The authors note that diagnosis of FASD is best accomplished using a multidisciplinary approach. This requires a medical assessment of the child by a pediatrician or clinical geneticist and an expert neuropsychological and behavioral assessment. A skilled interviewer should evaluate the mother to determine the extent/timing of drinking during pregnancy.
Research papers describing the negative effects of drinking during pregnancy first appeared in the late 1960’s. In 1996, the Institute of Medicine identified four diagnostic categories within FASD: fetal alcohol syndrome (FAS), for the most profoundly affected children, partial fetal alcohol syndrome (PFAS), for children who displayed some but not all of the physical/neurodevelopmental characteristics of FAS, alcohol-related neurodevelopmental disorder (ARND), for children who demonstrated cognitive or behavior impairment without the characteristic physical features, and alcohol-related birth defects (ARBD), for children with a physical malformation linked to maternal drinking without other symptoms.

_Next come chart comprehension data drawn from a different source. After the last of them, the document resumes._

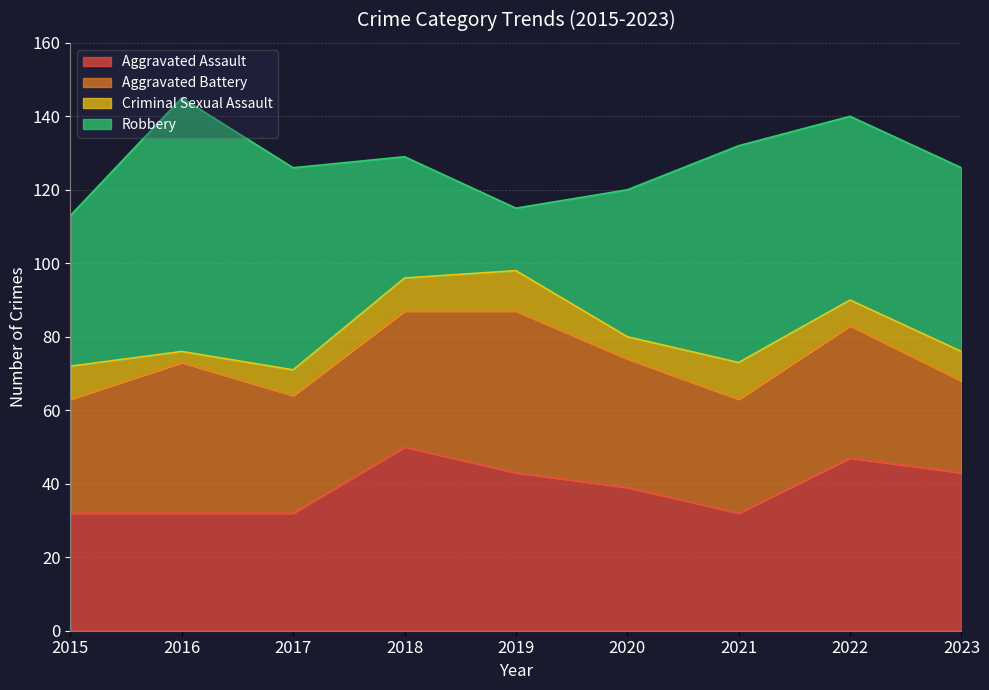

What is the value of the Aggravated Assault point at the 4th from the left?

50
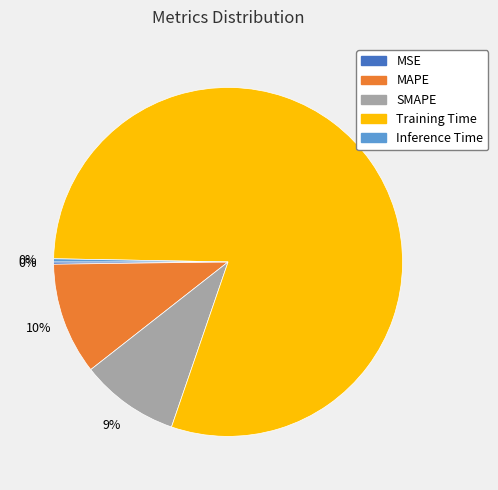

True or false: MAPE accounts for 10% of the total.

True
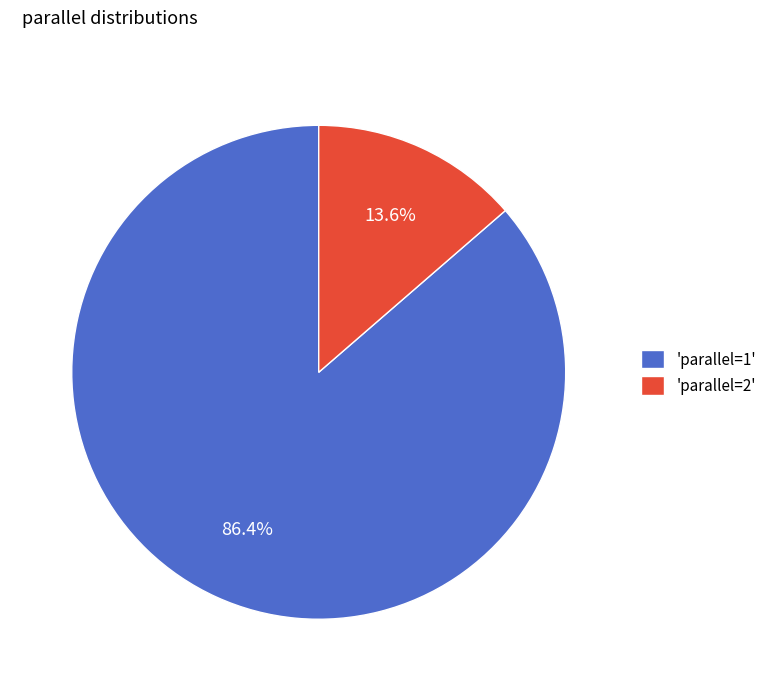

What percentage is NOT represented by 'parallel=1'?

13.6%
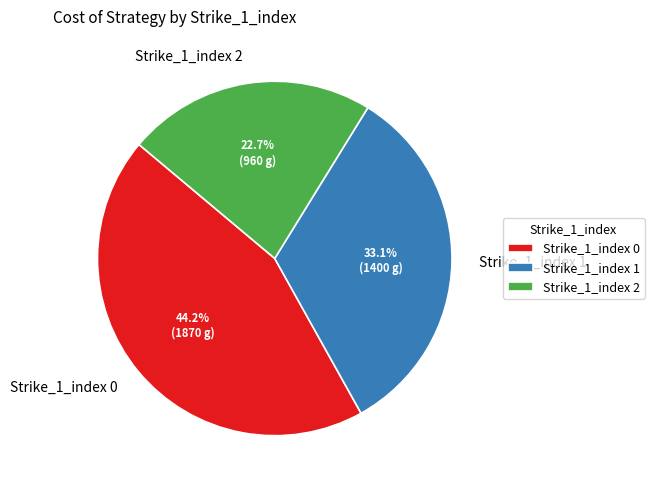

To the nearest percent, what is the average slice percentage?

33%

“These four diagnostic categories remain the most apt descriptors of the range of disabilities observed within the continuum of FASD,” said Dr. Kenneth R. Warren, senior advisor to the NIAAA director, who co-authored the updated guidelines. Dr. Warren previously served as NIAAA acting director and deputy director. “We have refined the guidelines to reflect our collective expertise gained through the evaluation of more 10,000 children in domestic and international venues.”
These updates include a more precise definition of documented prenatal alcohol exposure. Exposure can be confirmed when a mother or reliable source reports six or more drinks per week for at least two weeks during pregnancy; three or more drinks per occasion on two or more occasions while pregnant; or has documented alcohol-related social or legal problem during pregnancy, among other indicators.
The proposed guidelines also help pediatricians better diagnose FASD based on typical physical traits. The paper includes a guide for assessing lip/philtrum abnormalities — children with FAS have a thin upper lip and a flattening of the groove between their nose and upper lip called the philtrum — and a table detailing the scoring system for characteristic physical deformities, based on their prevalence in 370 children with FAS.
The guidelines have also been updated to note that all children with FASD, with the exception of those with ARBD, will display cognitive or behavioral impairments. Previously, children with typical facial features, growth restriction and/or microcephaly (small head size) could be given a diagnosis of FASD without neurobehavioral impairment (i.e., behavioral or cognitive abnormalities that cannot be explained by genetics, family background, or environment).
In addition, recurrent seizures or epilepsy has now been included as potential evidence of FAS or PFAS in the updated guidelines, based on evidence that epilepsy is often seen in individuals with FASD.